---------- Material for this task
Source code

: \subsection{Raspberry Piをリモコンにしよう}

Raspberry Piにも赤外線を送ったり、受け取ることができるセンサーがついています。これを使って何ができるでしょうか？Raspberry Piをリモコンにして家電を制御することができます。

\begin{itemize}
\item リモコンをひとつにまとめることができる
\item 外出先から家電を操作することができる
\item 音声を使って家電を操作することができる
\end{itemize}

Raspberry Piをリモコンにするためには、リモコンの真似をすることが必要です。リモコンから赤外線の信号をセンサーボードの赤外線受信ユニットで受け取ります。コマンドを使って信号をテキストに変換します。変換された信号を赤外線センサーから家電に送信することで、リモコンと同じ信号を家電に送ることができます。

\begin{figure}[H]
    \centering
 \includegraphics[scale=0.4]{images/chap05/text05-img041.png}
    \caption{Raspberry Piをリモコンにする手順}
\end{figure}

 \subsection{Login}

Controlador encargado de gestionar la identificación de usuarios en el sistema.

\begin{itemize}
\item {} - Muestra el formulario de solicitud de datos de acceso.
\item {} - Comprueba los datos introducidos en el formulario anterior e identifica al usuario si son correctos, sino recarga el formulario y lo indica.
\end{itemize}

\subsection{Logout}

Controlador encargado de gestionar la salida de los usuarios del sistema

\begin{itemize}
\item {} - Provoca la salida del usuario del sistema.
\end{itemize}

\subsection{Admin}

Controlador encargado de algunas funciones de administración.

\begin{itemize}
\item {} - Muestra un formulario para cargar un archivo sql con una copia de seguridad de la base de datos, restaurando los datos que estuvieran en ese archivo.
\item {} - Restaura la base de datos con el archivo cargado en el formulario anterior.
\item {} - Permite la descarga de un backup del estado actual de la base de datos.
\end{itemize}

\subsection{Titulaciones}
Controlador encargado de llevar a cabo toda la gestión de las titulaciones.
--------------------
**About this task:**
Everything in the material above should be output exactly.

**Expected answer:**
Source code

: \subsection{Raspberry Piをリモコンにしよう}

Raspberry Piにも赤外線を送ったり、受け取ることができるセンサーがついています。これを使って何ができるでしょうか？Raspberry Piをリモコンにして家電を制御することができます。

\begin{itemize}
\item リモコンをひとつにまとめることができる
\item 外出先から家電を操作することができる
\item 音声を使って家電を操作することができる
\end{itemize}

Raspberry Piをリモコンにするためには、リモコンの真似をすることが必要です。リモコンから赤外線の信号をセンサーボードの赤外線受信ユニットで受け取ります。コマンドを使って信号をテキストに変換します。変換された信号を赤外線センサーから家電に送信することで、リモコンと同じ信号を家電に送ることができます。

\begin{figure}[H]
    \centering
 \includegraphics[scale=0.4]{images/chap05/text05-img041.png}
    \caption{Raspberry Piをリモコンにする手順}
\end{figure}

 \subsection{Login}

Controlador encargado de gestionar la identificación de usuarios en el sistema.

\begin{itemize}
\item {} - Muestra el formulario de solicitud de datos de acceso.
\item {} - Comprueba los datos introducidos en el formulario anterior e identifica al usuario si son correctos, sino recarga el formulario y lo indica.
\end{itemize}

\subsection{Logout}

Controlador encargado de gestionar la salida de los usuarios del sistema

\begin{itemize}
\item {} - Provoca la salida del usuario del sistema.
\end{itemize}

\subsection{Admin}

Controlador encargado de algunas funciones de administración.

\begin{itemize}
\item {} - Muestra un formulario para cargar un archivo sql con una copia de seguridad de la base de datos, restaurando los datos que estuvieran en ese archivo.
\item {} - Restaura la base de datos con el archivo cargado en el formulario anterior.
\item {} - Permite la descarga de un backup del estado actual de la base de datos.
\end{itemize}

\subsection{Titulaciones}
Controlador encargado de llevar a cabo toda la gestión de las titulaciones.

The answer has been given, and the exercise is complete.